Every engineer of DNSPod has been thinking about how to comprehensively operate DNS services at different levels to ensure secure and efficient operation. We believe that we should start from the following aspects:
Status Monitoring
The DNS service is a service with high real-time requirements. An accurate and comprehensive monitoring system is the basis for the operation of the entire DNS service. Therefore, we have designed a complete monitoring system, including network traffic monitoring, server kernel monitoring module, resolution monitoring, and server cluster monitoring. The DNS resolution service is monitored from different perspectives to ensure that engineers can understand the running status at the first time. In terms of technology selection, we adopt mature SNMP-based nagios/cacti monitoring, and a monitoring module that closely integrates DNS development and resolution services, meet the needs of different monitoring objects.
Information alert
There will always be various situations in the DNS Service running process. The same event needs to be notified to different owners, and the information everyone needs to know is different. For example, after a domain name attack event is captured, an alert is immediately sent to the O & M engineer prompting for traffic data at various levels. Send a Summary of the attack situation and the extent of the impact to the technical support staff so that the user can obtain the latest information when asking about the situation. Targeting VIP customers, the sales staff will also send attack-related data and handling information to relevant sales staff, and the sales staff will directly contact the customer. A particularly important attack event will also be sent to market personnel, developers, Technical Directors and even general managers to ensure timely delivery of information and timely handling of the event. To meet diversified information sending requirements, we have established a special notification system platform and provided consistent API interfaces for various programs to call, it provides email, SMS, voice, and other notification methods.
Event Processing
In order to respond to and handle various incidents in a timely manner and provide continuous quality services to users, we implement a 24-hour duty system. Experienced technicians are ready to respond to emergencies at any time. At the same time, in order to further strengthen the response efficiency, automated O & M processing is essential. For example, we have made long-term research on DNS attacks and developed various protection methods, such as domain name blocking/unblocking, protection algorithms, and traffic guidance, which are automatically enabled based on the actual situation of DNS attacks, it can resolve high-traffic DNS attacks in a short time to minimize the impact.
Data Records
Of course, the completion of event processing does not mean that the process is over. Various records need to be recorded to ensure review and analysis. Basic data includes switch traffic data, Nic packet capture data, and event processing records. We have completely recorded, backed up, sorted, and archived these data, in this way, not only can all problems be traced, but also prepares for further statistical analysis. Because of the large amount of data and various types of data, we use Redis and MongoDB. The features of its NoSQL storage are especially suitable for this situation.

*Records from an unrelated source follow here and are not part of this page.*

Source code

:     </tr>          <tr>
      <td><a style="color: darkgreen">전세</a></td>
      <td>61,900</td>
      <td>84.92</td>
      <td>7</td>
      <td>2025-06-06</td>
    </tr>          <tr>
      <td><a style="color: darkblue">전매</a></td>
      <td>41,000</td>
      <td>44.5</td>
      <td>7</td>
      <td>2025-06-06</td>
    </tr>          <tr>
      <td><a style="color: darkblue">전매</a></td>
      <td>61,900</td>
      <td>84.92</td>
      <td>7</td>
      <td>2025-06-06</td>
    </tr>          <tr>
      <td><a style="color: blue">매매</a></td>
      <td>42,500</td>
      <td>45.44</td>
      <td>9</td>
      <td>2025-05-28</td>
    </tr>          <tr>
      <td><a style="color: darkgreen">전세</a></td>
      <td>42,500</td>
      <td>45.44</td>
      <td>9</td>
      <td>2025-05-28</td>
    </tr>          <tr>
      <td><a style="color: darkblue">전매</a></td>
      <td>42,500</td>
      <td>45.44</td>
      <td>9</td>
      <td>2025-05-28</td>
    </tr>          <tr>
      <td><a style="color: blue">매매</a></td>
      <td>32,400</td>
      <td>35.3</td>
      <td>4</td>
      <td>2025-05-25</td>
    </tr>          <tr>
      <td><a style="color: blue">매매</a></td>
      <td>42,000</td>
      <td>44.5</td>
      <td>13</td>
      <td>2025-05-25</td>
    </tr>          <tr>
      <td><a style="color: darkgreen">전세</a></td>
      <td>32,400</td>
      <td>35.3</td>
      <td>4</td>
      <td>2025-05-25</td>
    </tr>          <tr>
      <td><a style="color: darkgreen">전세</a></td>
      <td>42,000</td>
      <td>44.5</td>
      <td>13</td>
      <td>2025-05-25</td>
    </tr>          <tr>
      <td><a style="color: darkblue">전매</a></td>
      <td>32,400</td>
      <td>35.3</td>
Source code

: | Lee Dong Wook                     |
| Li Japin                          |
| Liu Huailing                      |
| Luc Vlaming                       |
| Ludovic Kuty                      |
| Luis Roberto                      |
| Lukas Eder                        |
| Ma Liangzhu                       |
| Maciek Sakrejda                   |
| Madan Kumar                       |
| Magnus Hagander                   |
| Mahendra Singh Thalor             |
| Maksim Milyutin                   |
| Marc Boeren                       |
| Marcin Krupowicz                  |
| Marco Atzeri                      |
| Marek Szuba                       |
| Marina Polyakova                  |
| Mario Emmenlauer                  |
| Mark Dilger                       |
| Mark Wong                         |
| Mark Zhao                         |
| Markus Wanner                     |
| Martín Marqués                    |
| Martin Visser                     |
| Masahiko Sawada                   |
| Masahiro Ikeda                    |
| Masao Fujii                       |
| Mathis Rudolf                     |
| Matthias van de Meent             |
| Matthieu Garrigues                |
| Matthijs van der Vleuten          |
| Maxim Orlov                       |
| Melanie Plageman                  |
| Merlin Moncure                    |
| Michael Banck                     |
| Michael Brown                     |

Comprehensive operation data analysis
In addition to short-term response policies for a single event, operations require long-term data record and analysis. Our daily operations are presented in the form of reports to track and analyze the domain name renewal volume, number of users, attack conditions, and other data for a long time. If you need to analyze attack trends and increase Attack Protection Investment, contact the sales staff based on the user's transfer/transfer status. Here we use Graphite for plotting. D3.js also performs well in drawing reports.
In general, DNS services have their own complexity and particularity. DNSPod has long been focused on DNS resolution services, and has rich experience and profound accumulation in this field, we hope that the above sharing will bring benefits to everyone who cares about the DNS field and jointly create a better Internet environment.
[Author] Han Jian, now working in DNSPod, Inc ., as a senior engineer in the platform O & M department, he is currently engaged in the company's core business O & M and operation system development. He is mainly engaged in Linux/Database Cluster O & M and Python development.